Just turn off SIP. SIP is for regular users who don’t know what a ulimit is, the whole point of SIP is to lock down the OS as much as possible.

If you’re a developer, you live in the Terminal, you obviously need full control over your OS.

edit: I appreciate the irony of being downvoted for suggesting having control over your OS on Hacker News, so keep it coming please. Mo’ downvotes mo’ irony.

You aren’t being downvoted for telling people to have full control over the OS. You can do that with SIP enabled, or boot to recovery, disable, modify, enable, and have full control over your OS. How often are you needing to modify low level OS config that you’d rather make your entire machine vulnerable to root exploits than dance around SIP a couple times a year if that?

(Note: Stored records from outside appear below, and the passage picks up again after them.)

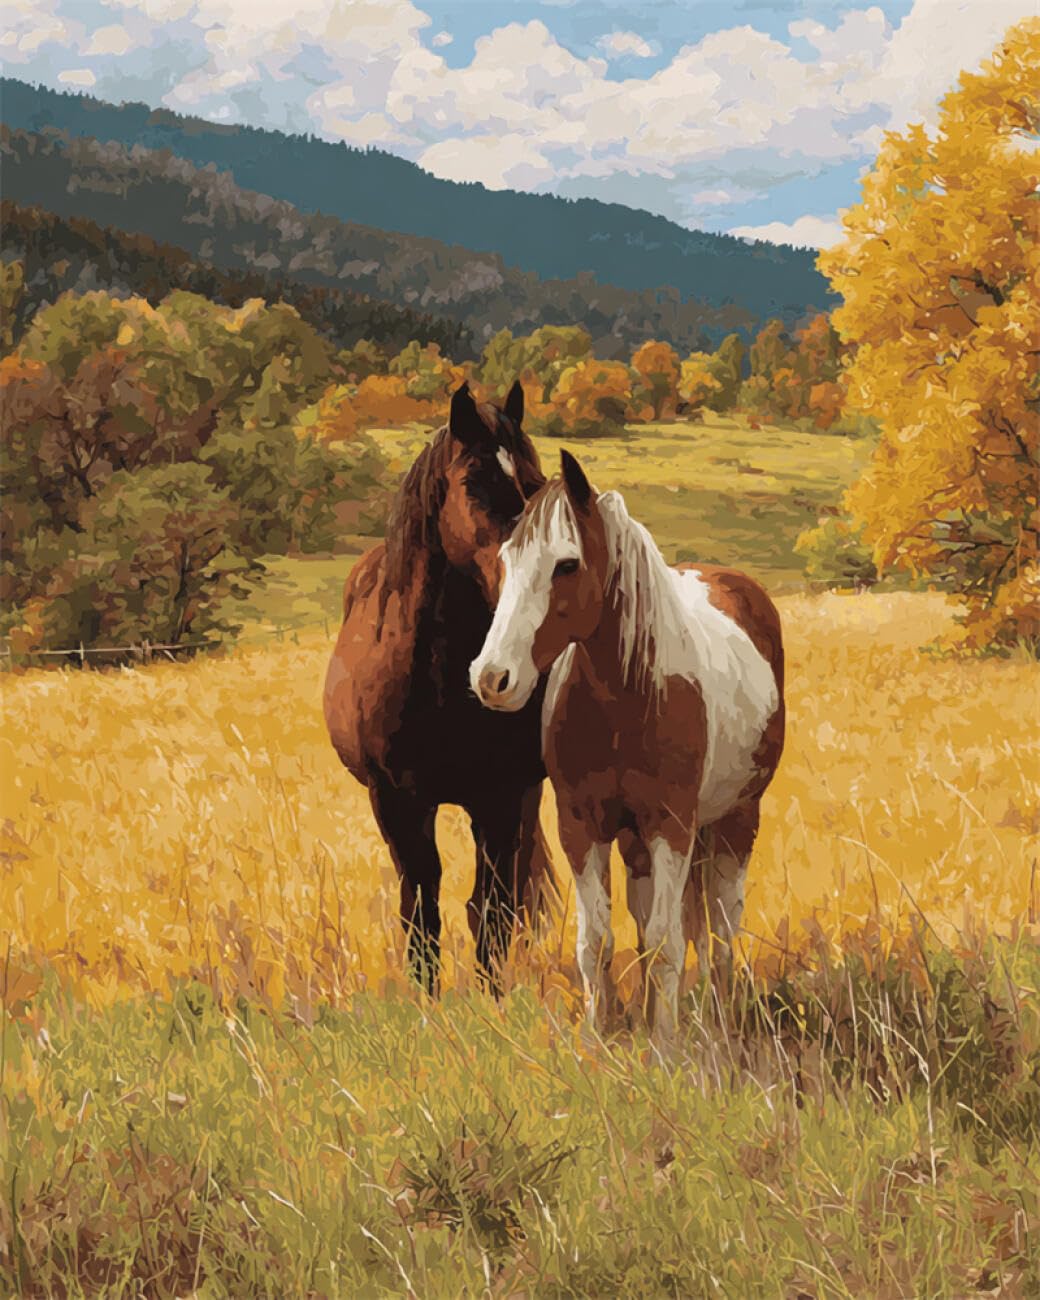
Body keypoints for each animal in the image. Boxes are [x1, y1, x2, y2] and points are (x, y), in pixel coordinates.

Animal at [323, 381, 556, 993]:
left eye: (535, 482)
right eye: (474, 482)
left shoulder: (502, 796)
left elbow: (492, 908)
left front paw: (492, 999)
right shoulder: (398, 802)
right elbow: (421, 908)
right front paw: (425, 999)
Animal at [469, 450, 785, 1055]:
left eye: (566, 564)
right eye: (506, 558)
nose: (492, 678)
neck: (629, 695)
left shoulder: (673, 826)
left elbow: (668, 941)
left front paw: (665, 1044)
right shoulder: (580, 826)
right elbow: (598, 941)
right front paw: (602, 1038)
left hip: (738, 819)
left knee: (722, 927)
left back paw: (720, 1017)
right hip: (640, 839)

That’s why you’re being downvoted, for advocating folks make their machine way less secure to save 3 minutes worth of reboot time a year, if that. Bump the hard limit once and you never need to touch it again.

3 minutes worth of reboot time a year for this, 2 minutes worth of reboot time for that, 1 for something else and 2 extra for no apparent reason. My previous company switched everyone to Mac and the second biggest reason I quit that job was that Mac was a horrible OS to work on. Constant reboots, crashes, no configuration for basic things like scrolling or window placement. Apple builds great hardware but the OS is only good to make presentations and edit video, not for software development.

A large number of extremely talented engineers might beg to differ. Everything you listed as an issue has a solution. Like any operating system, you have to spend the time to learn the intricacies of how it works and to customize it to your liking. For me, must haves are Alfred to replace spotlight, my dotfiles which change a ton of defaults in various apps like finder, the dock, etc, setup key repeat, iterm2 colors and profile, etc. divvy and magnet for window management. Caffeine to prevent sleep. Stats open source menu monitors to replace istatmenus

I’m sure there are newer equivalents to what I’ve listed. I’ve been using those programs for years.